Abstract

The catalytic properties of electrophoretically homogeneous RNA-directed RNA polymerase (RdRP, EC 2.7.7.48) from tomato leaf tissue were studied with the aid of oligonucleotides of defined sequence. It was found that RdRP catalyzes in vitro the transcription of short single-stranded RNA and DNA molecules into precisely complementary RNA copies up to the full length of these templates.
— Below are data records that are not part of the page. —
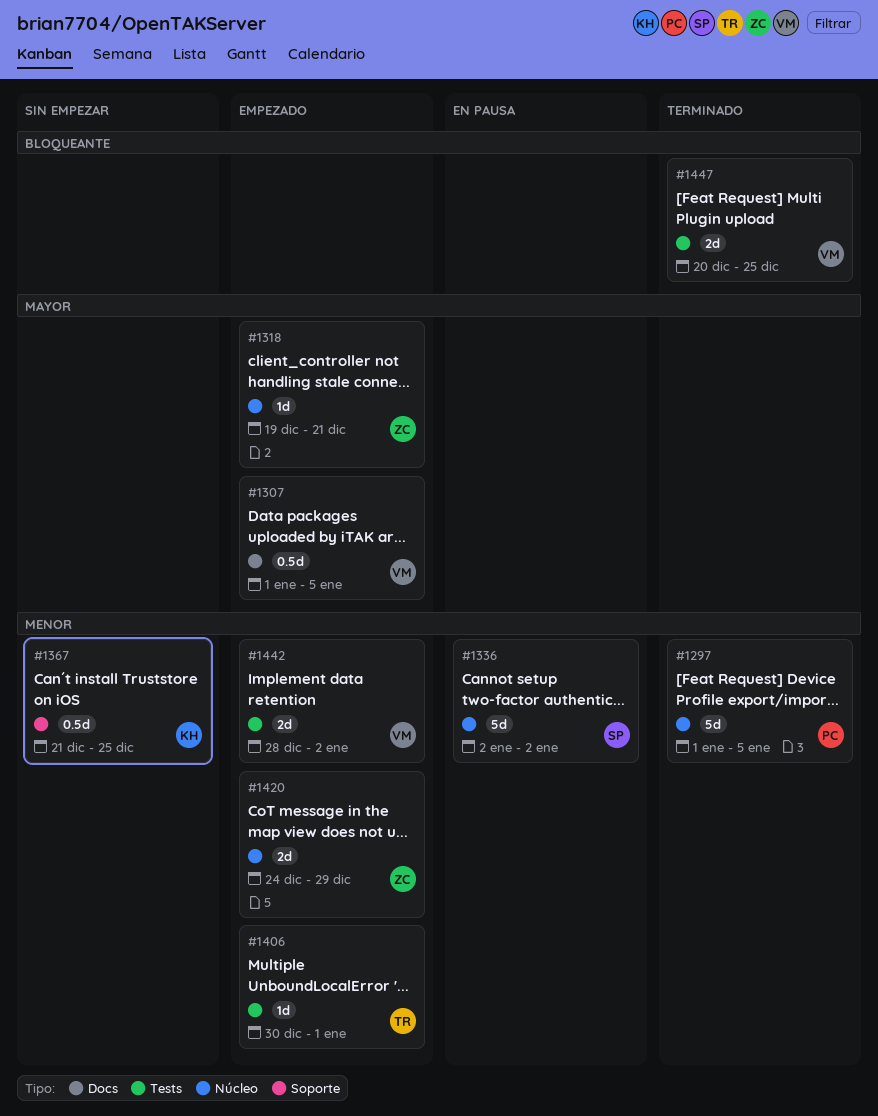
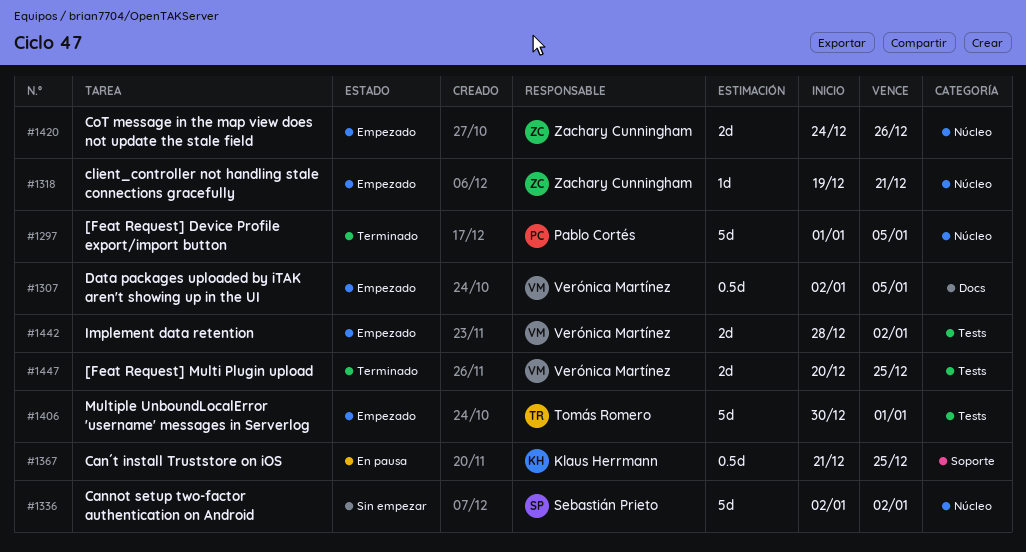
#1307, start: Jan 1 -> Jan 2
#1336, status: En pausa -> Sin empezar
#1367, status: Sin empezar -> En pausa
#1406, estimate: 1d -> 5d
#1420, due: Dec 29 -> Dec 26

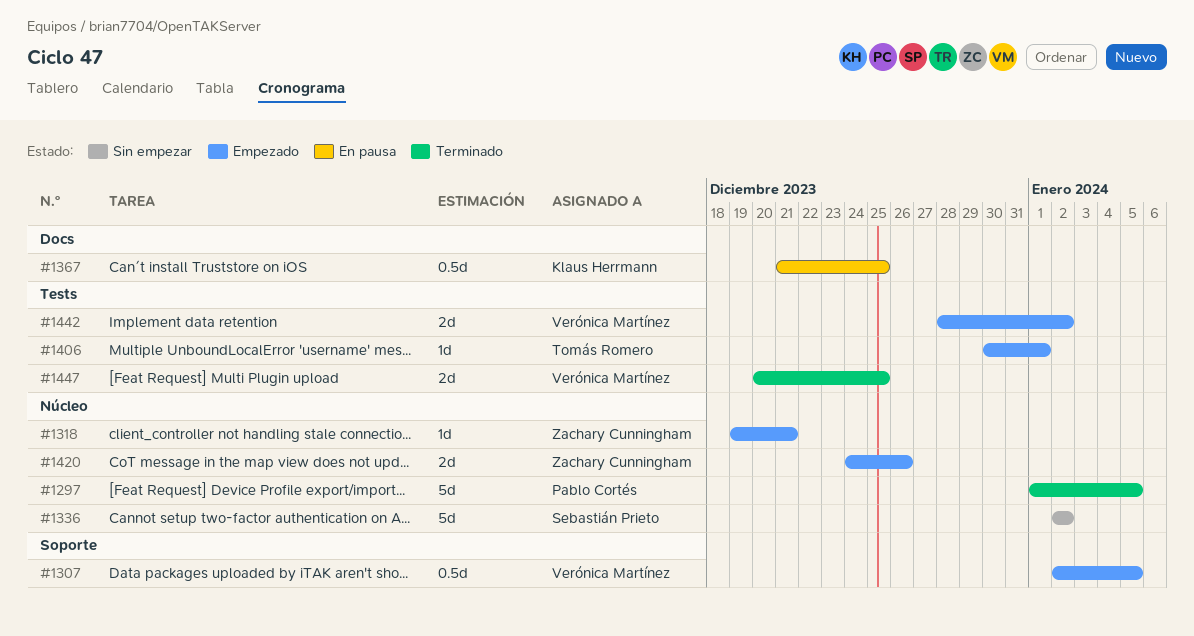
#1307, label: Docs -> Soporte
#1367, label: Soporte -> Docs
#1406, estimate: 5d -> 1d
The transcription of RNA- and DNA-oligonucleotide templates was equally effective. Differences in transcription efficiency were found to depend on nucleotide sequence rather than on the RNA or DNA nature of the single-stranded nucleic acid. Double-stranded nucleic acids such as poly(A).poly(U) and a double-stranded DNA 14-mer were not transcribed. The RdRP-directed transcription could be primed because RNA and DNA dinucleotides and trinucleotides complementary to the 3'-terminal nucleotides of the template were extended by the enzyme. The unprimed transcription was shown to start preferentially at the 3'-terminal nucleotides of the template. RdRP is capable of adding a single noncomplementary nucleotide to the 3' terminus of about 50% of the runoff transcripts. AMP was preferred over GMP, whereas CMP and UMP were terminally added at very low frequency.